Saved entries:
========
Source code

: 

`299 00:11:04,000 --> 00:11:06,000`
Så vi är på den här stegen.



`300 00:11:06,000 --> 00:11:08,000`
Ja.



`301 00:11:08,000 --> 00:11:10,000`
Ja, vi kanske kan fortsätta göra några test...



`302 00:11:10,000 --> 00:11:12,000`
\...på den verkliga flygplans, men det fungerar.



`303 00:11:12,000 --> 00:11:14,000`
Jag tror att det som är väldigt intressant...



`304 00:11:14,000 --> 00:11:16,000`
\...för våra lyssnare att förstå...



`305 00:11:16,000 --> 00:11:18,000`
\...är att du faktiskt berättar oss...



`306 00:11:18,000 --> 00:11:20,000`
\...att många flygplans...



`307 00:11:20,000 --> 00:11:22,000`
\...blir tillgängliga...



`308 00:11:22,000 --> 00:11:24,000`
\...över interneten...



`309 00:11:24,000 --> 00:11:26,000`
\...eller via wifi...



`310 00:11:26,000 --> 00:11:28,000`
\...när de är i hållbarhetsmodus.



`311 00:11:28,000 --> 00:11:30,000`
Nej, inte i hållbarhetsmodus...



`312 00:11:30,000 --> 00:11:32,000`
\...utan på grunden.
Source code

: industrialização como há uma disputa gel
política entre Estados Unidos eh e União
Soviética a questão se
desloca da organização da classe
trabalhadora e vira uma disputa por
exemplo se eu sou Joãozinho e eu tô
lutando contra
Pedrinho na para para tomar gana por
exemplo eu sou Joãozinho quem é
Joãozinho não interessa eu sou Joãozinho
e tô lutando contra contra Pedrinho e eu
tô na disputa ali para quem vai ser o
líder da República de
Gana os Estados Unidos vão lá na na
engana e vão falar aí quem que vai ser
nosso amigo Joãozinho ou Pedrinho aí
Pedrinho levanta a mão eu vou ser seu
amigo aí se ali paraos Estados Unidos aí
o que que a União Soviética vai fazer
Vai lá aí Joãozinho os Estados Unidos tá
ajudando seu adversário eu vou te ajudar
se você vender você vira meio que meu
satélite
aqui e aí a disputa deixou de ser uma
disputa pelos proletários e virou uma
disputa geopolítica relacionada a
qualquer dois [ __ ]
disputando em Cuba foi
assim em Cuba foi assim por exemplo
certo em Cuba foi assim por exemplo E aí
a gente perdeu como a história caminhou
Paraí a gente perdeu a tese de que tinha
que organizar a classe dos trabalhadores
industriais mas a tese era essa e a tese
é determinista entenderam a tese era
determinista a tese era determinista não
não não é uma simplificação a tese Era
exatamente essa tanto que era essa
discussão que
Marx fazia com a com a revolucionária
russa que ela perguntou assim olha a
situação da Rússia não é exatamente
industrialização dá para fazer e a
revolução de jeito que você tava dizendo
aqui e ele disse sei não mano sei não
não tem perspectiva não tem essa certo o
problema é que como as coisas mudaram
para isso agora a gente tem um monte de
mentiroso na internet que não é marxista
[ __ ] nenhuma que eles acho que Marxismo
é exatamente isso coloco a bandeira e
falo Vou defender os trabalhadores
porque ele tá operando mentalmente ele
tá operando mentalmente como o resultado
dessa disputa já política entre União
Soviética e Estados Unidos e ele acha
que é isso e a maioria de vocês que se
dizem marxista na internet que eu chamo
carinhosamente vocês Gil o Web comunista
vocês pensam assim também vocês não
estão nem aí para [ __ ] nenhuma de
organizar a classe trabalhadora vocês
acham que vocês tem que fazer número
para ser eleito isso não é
========
→ **About this task**:
Copy nothing beyond the line containing "Jag tror att det som är väldigt intressant...". Transcribe exactly from the first line of the entries down to that line, inclusive.

→ **Task solution**:
Source code

: 

`299 00:11:04,000 --> 00:11:06,000`
Så vi är på den här stegen.



`300 00:11:06,000 --> 00:11:08,000`
Ja.



`301 00:11:08,000 --> 00:11:10,000`
Ja, vi kanske kan fortsätta göra några test...



`302 00:11:10,000 --> 00:11:12,000`
\...på den verkliga flygplans, men det fungerar.



`303 00:11:12,000 --> 00:11:14,000`
Jag tror att det som är väldigt intressant...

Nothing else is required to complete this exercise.